En parlant de M. Van Walsum, M. Ki-moon laisse entendre qu’il a le pouvoir de rechercher une solution. Qui de l’ONU ou de l’envoyé personnel du secrétaire général a les prérogatives de rechercher une solution ?
Il s’agit en fait de la responsabilité des Nations unies, de la communauté internationale, du Conseil de sécurité et du secrétaire général de l’ONU de trouver une solution définitive, juste et équitable au conflit. Limiter la recherche d’une solution à M. Van Walsum, c’est vouloir débarrasser les Nations unies de la responsabilité qui leur incombe pour parachever le processus de décolonisation au Sahara occidental. Nous ne sommes pas en train de parler d’une première expérience que l’ONU doit effectuer…
Que répondez-vous à certains commentateurs qui pensent que la présence de Peter Van Walsum aux négociations tend à favoriser le plan marocain tel quel ou remodelé ?

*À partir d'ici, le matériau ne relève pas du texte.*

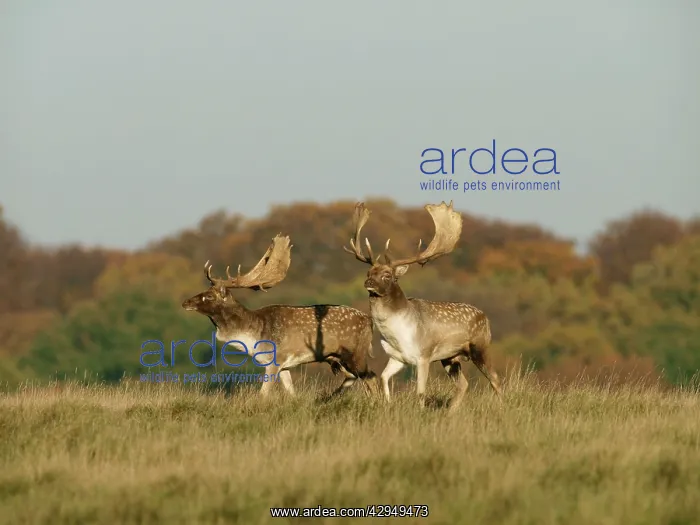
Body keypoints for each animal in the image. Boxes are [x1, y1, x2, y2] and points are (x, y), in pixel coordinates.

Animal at [181, 234, 379, 398]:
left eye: (209, 296)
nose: (185, 302)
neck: (253, 336)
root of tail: (369, 321)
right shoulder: (285, 365)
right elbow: (291, 392)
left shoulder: (275, 360)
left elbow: (263, 394)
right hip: (337, 358)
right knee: (357, 378)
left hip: (356, 353)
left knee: (371, 377)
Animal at [342, 201, 502, 411]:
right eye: (369, 272)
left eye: (387, 275)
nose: (368, 282)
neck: (397, 333)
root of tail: (486, 317)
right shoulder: (397, 357)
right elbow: (383, 378)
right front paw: (388, 404)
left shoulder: (424, 356)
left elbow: (420, 392)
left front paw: (420, 412)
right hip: (450, 357)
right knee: (464, 384)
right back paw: (450, 412)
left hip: (480, 346)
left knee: (495, 379)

Très sincèrement, je n’exclus pas cela, mais je tiens à rappeler qu’il serait invraisemblable de reproduire la même manœuvre. Depuis l’invasion du Sahara occidental par le Maroc, et donc après plus de 32 ans de conflit, il y a des tentatives de rééditer les mêmes erreurs, les mêmes crimes, qu’en 1975. Cette tendance d’imposer une solution qui ignore la volonté du peuple sahraoui existe encore au niveau de certains membres du Conseil de sécurité. Ont-ils influencé M. Van Walsum ? Le rôle de ce dernier est de faciliter la tâche aux deux parties, en vue l’application des résolutions du Conseil de sécurité, c’est-à-dire trouver une solution respectant le droit du peuple sahraoui à l’autodétermination. J’ajouterai que toute solution qui ignore la volonté et le droit du peuple sahraoui est vouée à l’échec. Le message lancé, depuis le 21 mai 2005, par le peuple sahraoui, par des Sahraouis nés après le 26 février 1976 et après le 6 septembre 1991, n’est, hélas, toujours pas compris par la communauté internationale, les Nations unies et son Conseil de sécurité.
Dans la partie réservée aux prisonniers de guerre, détenus et personnes disparues, on ne trouve aucune indication…
Je pense que les questions humanitaires sont traitées de façon superficielle par le Comité international de la Croix-Rouge et les Nations unies. Côté sahraoui, nous avons plus de 500 personnes civiles disparues et 151 prisonniers de guerre qui ont été capturés vivants… Depuis l’entrée en vigueur du plan onusien de règlement, donc depuis le 6 septembre 1991, nous demandons au HCR, au CICR, à la Minurso et aux Nations unies, des informations les concernant, mais aucune réponse ne nous a été livrée à ce jour. Nous savons que le CICR a la responsabilité de présenter un rapport détaillé sur ce qu’a fait le Maroc sur le registre des prisonniers de guerre et des disparus, sur la position marocaine et les explications données par Rabat sur ce dossier. Nous voulons savoir ce que dit le rapport du CICR sur les disparus sahraouis, militaires ou civils.
M. l’ambassadeur, le Conseil de sécurité tiendra très prochainement sa réunion sur le Sahara occidental. A quoi vous attendez-vous ?
Nous espérons voir l’adoption d’une résolution conséquente avec la responsabilité entière de l’ONU dans un processus de décolonisation. Une résolution qui fasse pression, même indirectement, sur la partie qui obstrue le processus de négociations, c’est-à-dire la partie marocaine.